DATA SECTION:
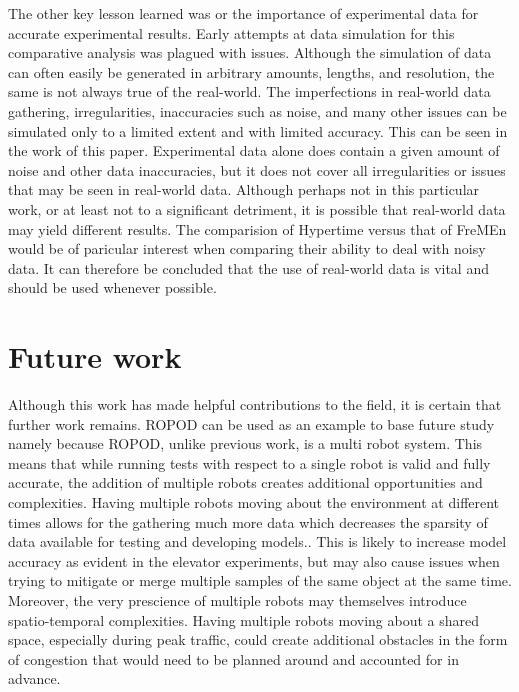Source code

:     The other key lesson learned was or the importance of experimental
    data for accurate experimental results. Early attempts at data simulation
    for this comparative analysis was plagued with issues. Although
    the simulation of data can often easily be generated in arbitrary amounts,
    lengths, and resolution, the same is not always true of the real-world.
    The imperfections in real-world data gathering, irregularities,
    inaccuracies such as noise, and many other issues can be simulated
    only to a limited extent and with limited accuracy. This can be seen in the
    work of this paper. Experimental data alone does contain a given amount of noise
    and other data inaccuracies, but it does not cover all irregularities or
    issues that may be seen in real-world data. Although perhaps not in this
    particular work, or at least not to a significant detriment, it is possible that
    real-world data may yield different results. The comparision of Hypertime
    versus that of FreMEn would be of paricular interest when comparing their
    ability to deal with noisy data. It can therefore be concluded that the
    use of real-world data is vital and should be used whenever possible. \\

    \section{ Future work }

    Although this work has made helpful contributions to the field, it is
    certain that further work remains. ROPOD can be used as an example
    to base future study namely because ROPOD, unlike previous work, is a multi robot
    system. This means that while running tests with respect to a single robot
    is valid and fully accurate, the addition of multiple robots creates
    additional opportunities and complexities. Having multiple robots moving about
    the environment at different times allows for the gathering much
    more data which decreases the sparsity of data
    available for testing and developing models.. This is likely to increase model accuracy as evident in the
    elevator experiments, but may also cause issues when trying to mitigate
    or merge multiple samples of the same object at the same time. Moreover,
    the very prescience of multiple robots may themselves introduce spatio-temporal
    complexities. Having multiple robots moving about a shared
    space, especially during peak traffic, could create additional obstacles
    in the form of congestion that would need to be planned around
    and accounted for in advance. \\

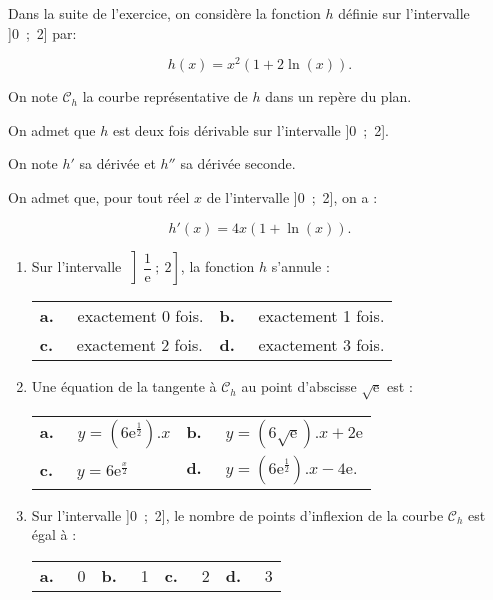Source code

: \documentclass[10pt,a4paper]{article}
\begin{document}
Dans la suite de l'exercice, on considère la fonction $h$ définie sur l'intervalle ]0~;~2] par:

\[h(x) = x^2(1 + 2\ln (x)).\]

On note $\mathcal{C}_h$ la courbe représentative de $h$ dans un repère du plan. 

On admet que $h$ est deux fois dérivable sur l'intervalle ]0~;~2].

On note $h'$ sa dérivée et $h''$ sa dérivée seconde.

On admet que, pour tout réel $x$ de l'intervalle ]0~;~2], on a : 

\[h'(x) = 4x(1 + \ln (x)).\]

\begin{enumerate}[resume]
\item Sur l'intervalle $\left]\dfrac{1}{\text{e}}~;~2\right]$, la fonction $h$ s'annule :

\begin{center}
\begin{tabularx}{\linewidth}{*{2}{X}}
\textbf{a.~~} exactement 0 fois. &\textbf{b.~~} exactement 1 fois.\\
 \textbf{c.~~} exactement 2 fois. &\textbf{d.~~} exactement 3 fois.
\end{tabularx}
\end{center}

\item Une équation de la tangente à $\mathcal{C}_h$ au point d'abscisse $\sqrt{\text{e}}$ est :

\begin{center}
\begin{tabularx}{\linewidth}{*{2}{X}}
\textbf{a.~~} $y = \left(6\text{e}^{\frac12}\right) .{} x $&
\textbf{b.~~} $y = \left(6\sqrt{\text{e}}\right).{} x + 2\text{e}$\\
\textbf{c.~~} $y = 6\text{e}^{\frac{x}{2}}$&\textbf{d.~~} $y = \left(6\text{e}^{\frac12}\right) .{} x - 4\text{e}$.
\end{tabularx}
\end{center}

\item Sur l'intervalle ]0~;~2], le nombre de points d'inflexion de la courbe $\mathcal{C}_h$ est égal à :

\begin{center}
\begin{tabularx}{\linewidth}{*{4}{X}}
\textbf{a.~~} 0&\textbf{b.~~} 1 &\textbf{c.~~}  2 &\textbf{d.~~}  3
\end{tabularx}
\end{center}


\end{enumerate}
\end{document}
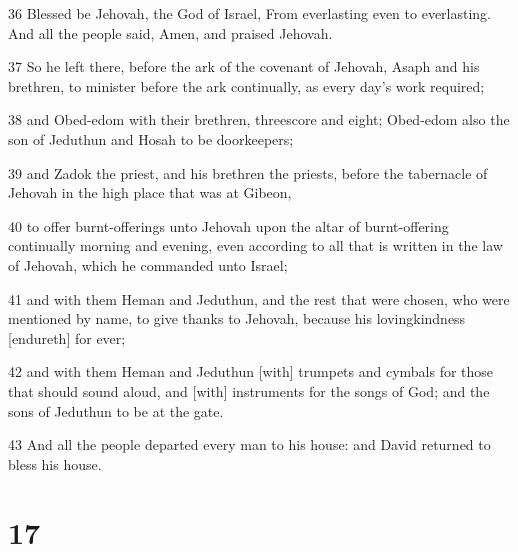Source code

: \par 36 Blessed be Jehovah, the God of Israel, From everlasting even to everlasting. And all the people said, Amen, and praised Jehovah.
\par 37 So he left there, before the ark of the covenant of Jehovah, Asaph and his brethren, to minister before the ark continually, as every day's work required;
\par 38 and Obed-edom with their brethren, threescore and eight; Obed-edom also the son of Jeduthun and Hosah to be doorkeepers;
\par 39 and Zadok the priest, and his brethren the priests, before the tabernacle of Jehovah in the high place that was at Gibeon,
\par 40 to offer burnt-offerings unto Jehovah upon the altar of burnt-offering continually morning and evening, even according to all that is written in the law of Jehovah, which he commanded unto Israel;
\par 41 and with them Heman and Jeduthun, and the rest that were chosen, who were mentioned by name, to give thanks to Jehovah, because his lovingkindness [endureth] for ever;
\par 42 and with them Heman and Jeduthun [with] trumpets and cymbals for those that should sound aloud, and [with] instruments for the songs of God; and the sons of Jeduthun to be at the gate.
\par 43 And all the people departed every man to his house: and David returned to bless his house.

\chapter{17}

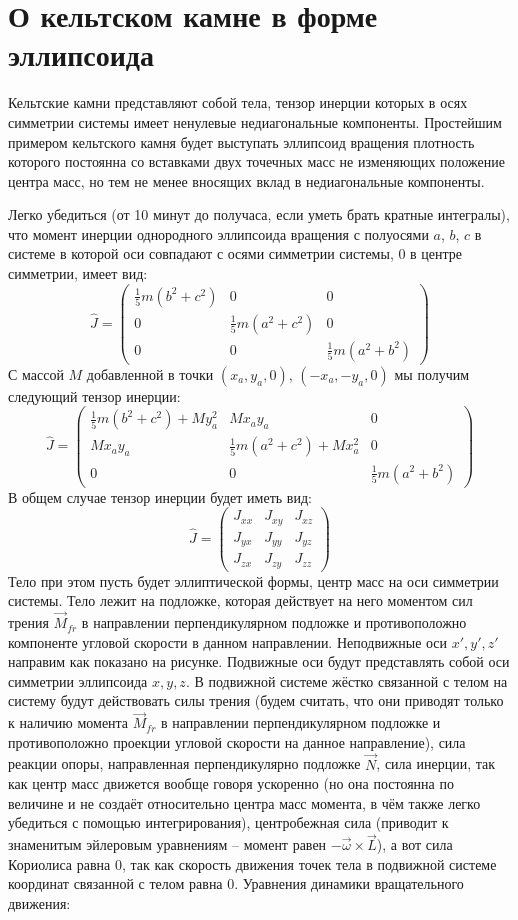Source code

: \section{О кельтском камне в форме эллипсоида}

Кельтские камни представляют собой тела, тензор инерции которых в осях симметрии системы имеет ненулевые недиагональные компоненты. Простейшим примером кельтского камня будет выступать эллипсоид вращения плотность которого постоянна со вставками двух точечных масс не изменяющих положение центра масс, но тем не менее вносящих вклад в недиагональные компоненты.

Легко убедиться (от 10 минут до получаса, если уметь брать кратные интегралы), что момент инерции однородного эллипсоида вращения с полуосями $a$, $b$, $c$ в системе в которой оси совпадают с осями симметрии системы, 0 в центре симметрии, имеет вид:
\[
	\hat{J} = 
	\begin{pmatrix}
	\frac{1}{5}m(b^2 + c^2) & 0 & 0 \\
	0 & \frac{1}{5}m(a^2 + c^2) & 0 \\
	0 & 0 & \frac{1}{5}m(a^2 + b^2) 
	\end{pmatrix}
\]
С массой $M$ добавленной в точки $(x_a, y_a, 0)$,  $(-x_a, -y_a, 0)$ мы получим следующий тензор инерции:
\[
	\hat{J} = 
	\begin{pmatrix}
	\frac{1}{5}m(b^2 + c^2) + M y_a^2 & M x_a y_a & 0 \\
	M x_a y_a & \frac{1}{5}m(a^2 + c^2) + M x_a^2 & 0 \\
	0 & 0 & \frac{1}{5}m(a^2 + b^2) 
	\end{pmatrix}
\]
В общем случае тензор инерции будет иметь вид:
\[
	\hat{J} = 
	\begin{pmatrix}
	J_{xx} & J_{xy} & J_{xz} \\
	J_{yx} & J_{yy} & J_{yz} \\
	J_{zx} & J_{zy} & J_{zz} 
	\end{pmatrix}
\]
Тело при этом пусть будет эллиптической формы, центр масс на оси симметрии системы. Тело лежит на подложке, которая действует на него моментом сил трения $\vec{M}_{fr}$ в направлении перпендикулярном подложке и противоположно компоненте угловой скорости в данном направлении. Неподвижные оси $x', y', z'$ направим как показано на рисунке. Подвижные оси будут представлять собой оси симметрии эллипсоида $x, y, z$. В подвижной системе жёстко связанной с телом на систему будут действовать силы трения (будем считать, что они приводят только к наличию момента $\vec{M}_{fr}$ в направлении перпендикулярном подложке и противоположно проекции угловой скорости на данное направление), сила реакции опоры, направленная перпендикулярно подложке $\vec{N}$, сила инерции, так как центр масс движется вообще говоря ускоренно (но она постоянна по величине и не создаёт относительно центра масс момента, в чём также легко убедиться с помощью интегрирования), центробежная сила (приводит к знаменитым эйлеровым уравнениям -- момент равен $-\vec{\omega}\times\vec{L}$), а вот сила Кориолиса равна 0, так как скорость движения точек тела в подвижной системе координат связанной с телом равна 0. Уравнения динамики вращательного движения:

EXERCISE INSTRUCTIONS:
Take every line from the records above that has the word "Having" and copy it.

RESULT:
    additional opportunities and complexities. Having multiple robots moving about
    complexities. Having multiple robots moving about a shared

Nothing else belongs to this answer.